TASK STATEMENT: Where a record contains an image, leave the image out and print the rest exactly.

★ ★ ★ ★ ★

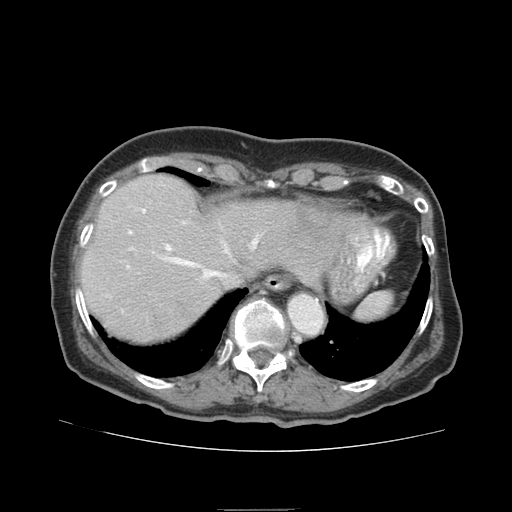
Contrast-enhanced abdominal CT (liver protocol), one axial slice. 140 kVp. Soft-tissue window (W 400 / L 40 HU). 2.5 mm slice thickness. 512 × 512 image matrix, field of view 360 × 360 mm. Case-level facts recorded for this patient, not image findings: diagnosis: hepatocellular carcinoma (patient treated with transarterial chemoembolisation; whether this scan precedes or follows treatment is not stated here); TNM stage (as recorded): Stage-IVA; Child-Pugh class: B.
Structures marked on this image (semi-automatically segmented with operator editing):
- liver parenchyma outside the tumour (the mass and vessels are separate outlines, so this box may not span the whole liver): bounding box <80,174,363,342> (left, top, right, bottom; pixels)
- mass: <150,296,189,335>
- portal vein: <126,209,258,278>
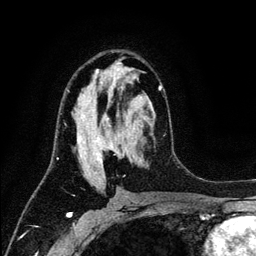
Breast MRI (dynamic contrast-enhanced), one axial slice; slice 70 of 134 in the series (ordered by position); cropped to one breast; dynamic contrast-enhanced series, time point 2 of 6 at this slice position (early post-contrast); 3 T; TE 4.2 ms, TR 7.9 ms; 256 × 256 image matrix, field of view 170 × 170 mm. Female patient.
Outlined on this slice (semi-automatic segmentation, software-assisted and operator-edited):
- enhancing-tissue mask used for the functional tumour volume (all voxels passing the contrast-enhancement thresholds inside the analysis volume; usually the tumour): bounding box <67,69,162,180> (left, top, right, bottom; pixels)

★ ★ ★ ★ ★

RESULT BELOW:
Contrast-enhanced abdominal CT (liver protocol), one axial slice. 140 kVp. Soft-tissue window (W 400 / L 40 HU). 2.5 mm slice thickness. 512 × 512 image matrix, field of view 360 × 360 mm. Case-level facts recorded for this patient, not image findings: diagnosis: hepatocellular carcinoma (patient treated with transarterial chemoembolisation; whether this scan precedes or follows treatment is not stated here); TNM stage (as recorded): Stage-IVA; Child-Pugh class: B.
Structures marked on this image (semi-automatically segmented with operator editing):
- liver parenchyma outside the tumour (the mass and vessels are separate outlines, so this box may not span the whole liver): bounding box <80,174,363,342> (left, top, right, bottom; pixels)
- mass: <150,296,189,335>
- portal vein: <126,209,258,278>
Breast MRI (dynamic contrast-enhanced), one axial slice; slice 70 of 134 in the series (ordered by position); cropped to one breast; dynamic contrast-enhanced series, time point 2 of 6 at this slice position (early post-contrast); 3 T; TE 4.2 ms, TR 7.9 ms; 256 × 256 image matrix, field of view 170 × 170 mm. Female patient.
Outlined on this slice (semi-automatic segmentation, software-assisted and operator-edited):
- enhancing-tissue mask used for the functional tumour volume (all voxels passing the contrast-enhancement thresholds inside the analysis volume; usually the tumour): bounding box <67,69,162,180> (left, top, right, bottom; pixels)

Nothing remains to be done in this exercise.